Dynamic alterations and clinical implications of the plasma proteome in pediatric sepsis.

BACKGROUND

Current sepsis biomarkers have limitations, but mass spectrometry-based proteomics can identify patients at high risk of mortality or organ dysfunction, identify the molecular mechanisms of pediatric sepsis, and reveal personalized biomarkers and therapeutic strategies, with high-risk cohorts benefiting from early and accurate identification through clinical biomarkers.

METHODS

The young mice were randomly divided into sepsis and sham groups(D0), and then the plasma was dissected at D0, Day 1(D1), Day 3(D3), and Day 7(D7) after surgery for additional protein identification by liquid chromatography-mass spectrometry (LC/MS) proteomics. Subsequently, data from 66 cases of children diagnosed with sepsis upon admission to Pediatric Intensive Care Unit at Hunan Provincial People's Hospital and The First Affiliated Hospital of Hunan Normal University were gathered. Dynamic plasma samples (D1, D3, D7) were obtained for ELISA verification and correlation analysis of the candidate biomarkers to determine the clinical significance of sepsis candidate plasma biomarkers.

RESULTS

Among the 6578 proteins identified, the septic mice groups (D1, D3, D7) demonstrated 161 differently upregulated plasma proteins.
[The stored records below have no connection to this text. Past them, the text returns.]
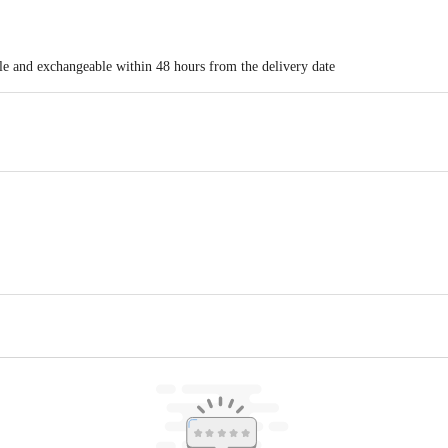
ble and exchangeable within 48 hours from the delivery date
. 3 & 4, First Floor, Plot No. 248, Pyarelal Garage, Andheri-Ghatkopar Lin
Floor, Empire Plaza 2, Lal Bahadur Shastri Marg, Chandan Nagar, Vikhroli W
ct our customer care executive at 1860 123 1000 | Address: Innovative Retail
Stop. KR Puram, Bangalore - 560016 Email: customerservice@bigbasket.com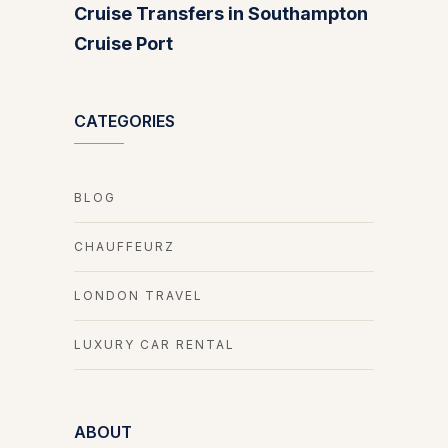
Cruise Transfers in Southampton
Cruise Port
CATEGORIES
BLOG
CHAUFFEURZ
LONDON TRAVEL
LUXURY CAR RENTAL
ABOUT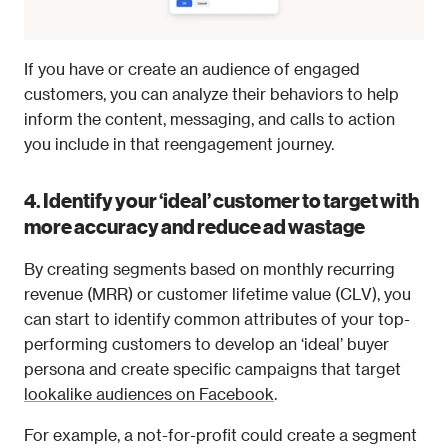
If you have or create an audience of engaged 
customers, you can analyze their behaviors to help 
inform the content, messaging, and calls to action 
you include in that reengagement journey. 
4. Identify your ‘ideal’ customer to target with 
more accuracy and reduce ad wastage
By creating segments based on monthly recurring 
revenue (MRR) or customer lifetime value (CLV), you 
can start to identify common attributes of your top-
performing customers to develop an ‘ideal’ buyer 
persona and create specific campaigns that target 
lookalike audiences on Facebook
.
For example, a not-for-profit could create a segment 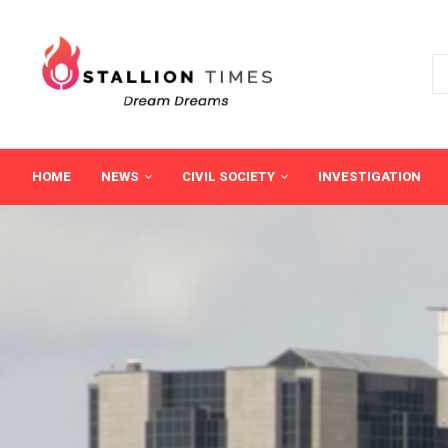
HOME
NEWS
CIVIL SOCIETY
INVESTIGATION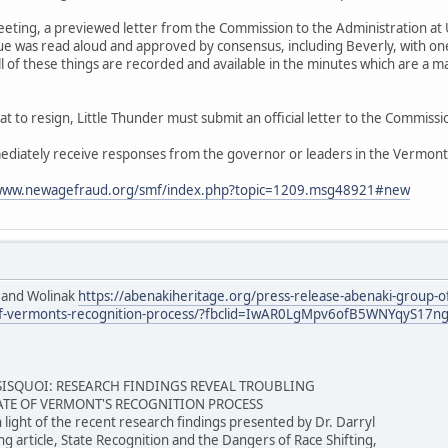
ting, a previewed letter from the Commission to the Administration at
gue was read aloud and approved by consensus, including Beverly, with o
All of these things are recorded and available in the minutes which are a 
hat to resign, Little Thunder must submit an official letter to the Commissi
ediately receive responses from the governor or leaders in the Vermon
/www.newagefraud.org/smf/index.php?topic=1209.msg48921#new
 and Wolinak
https://abenakiheritage.org/press-release-abenaki-group-of
ate-of-vermonts-recognition-process/?fbclid=IwAR0LgMpv6ofB5WNYqy
SSISQUOI: RESEARCH FINDINGS REVEAL TROUBLING
TATE OF VERMONT'S RECOGNITION PROCESS
n light of the recent research findings presented by Dr. Darryl
g article, State Recognition and the Dangers of Race Shifting,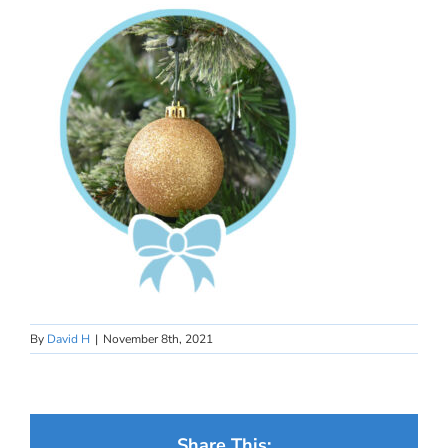
By
David H
|
November 8th, 2021
Share This: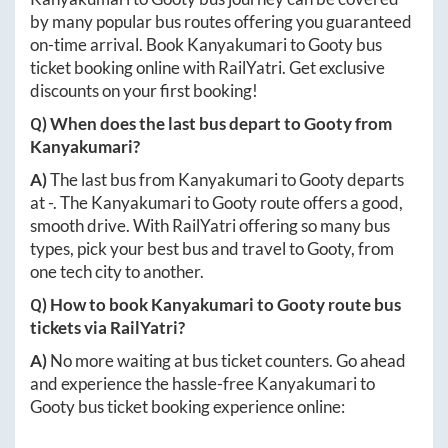
by many popular bus routes offering you guaranteed
on-time arrival. Book
Kanyakumari
to
Gooty
bus
ticket booking online with RailYatri. Get exclusive
discounts on your first booking!
Q) When does the last bus depart to
Gooty
from
Kanyakumari
?
A)
The last bus from
Kanyakumari
to
Gooty
departs
at
-
. The
Kanyakumari
to
Gooty
route offers a good,
smooth drive. With RailYatri offering so many bus
types, pick your best bus and travel to
Gooty
, from
one tech city to another.
Q) How to book
Kanyakumari
to
Gooty
route bus
tickets via RailYatri?
A)
No more waiting at bus ticket counters. Go ahead
and experience the hassle-free
Kanyakumari
to
Gooty
bus ticket booking experience online: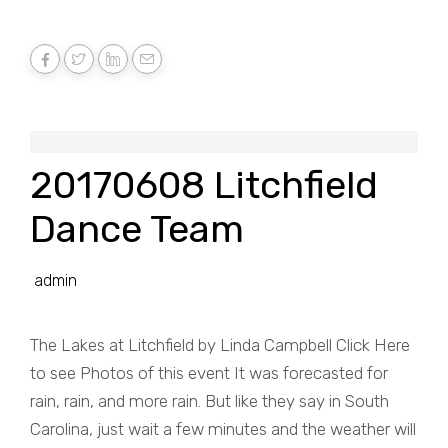
20170608 Litchfield
Dance Team
admin
The Lakes at Litchfield by Linda Campbell Click Here
to see Photos of this event It was forecasted for
rain, rain, and more rain. But like they say in South
Carolina, just wait a few minutes and the weather will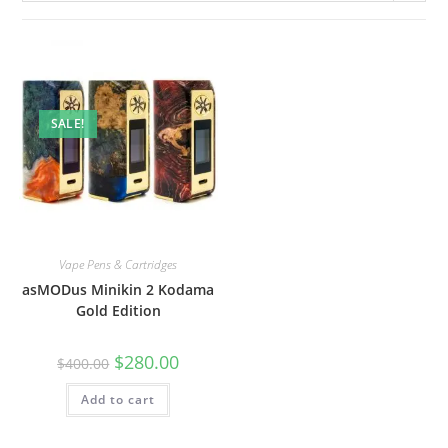
SALE!
Vape Pens & Cartridges
asMODus Minikin 2 Kodama
Gold Edition
$
280.00
$
400.00
Add to cart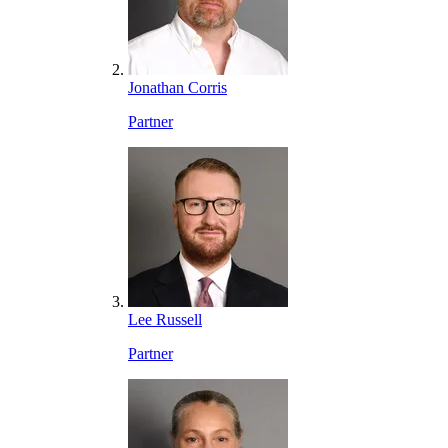
Jonathan Corris
Partner
Lee Russell
Partner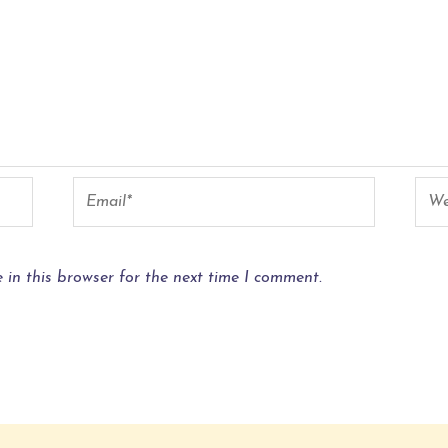
in this browser for the next time I comment.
The main enriched pathways in the KEGG study were related to complement and coagulation cascades, focal adhesion, and phagosomes. ELISA test results indicated that among pediatric patients, the five candidate biomarkers (AT III, CFD, Col1α1, EGFR, Thbs1) all showed varying degrees of decrease in diagnosing sepsis. Correlation study results suggested that AT III was adversely linked with IgA, IgG, IgM, C3, with Pearson's coefficients of -0.543, -0.217, -0.526, -0.128, respectively. CFD was positively connected with IgA, IgG, IgM, and negatively correlated with C3. Col1α1, CFD, EGFR, and Thbs1 demonstrated negative correlation with suppressive CD8 + cells, while Col1α1, EGFR, and Thbs1 showed positive correlation with B cells (CD19 +). Furthermore, Col1α1, CFD, EGFR, and Thbs1 revealed positive connection with CD4 + /CD8 + . Additionally, AT III demonstrated positive connection with PT, APTT, INR, D-Dimer, and Fbg. Conversely, Col1α1 and EGFR showed negative association with PT, APTT, INR, D-Dimer, and Fbg. CFD was positively correlated with Fbg, and Thbs1 showed positive correlation with D-Dimer.

CONCLUSION

Within 1 week of sepsis onset, 161 proteins revealed alterations in young mice, with the complement and coagulation cascades, focal adhesion, and phagosome pathways showing the most significant correlations. All prospective markers reduced following the recognition of sepsis and were associated with coagulation and immunological function in pediatric patients.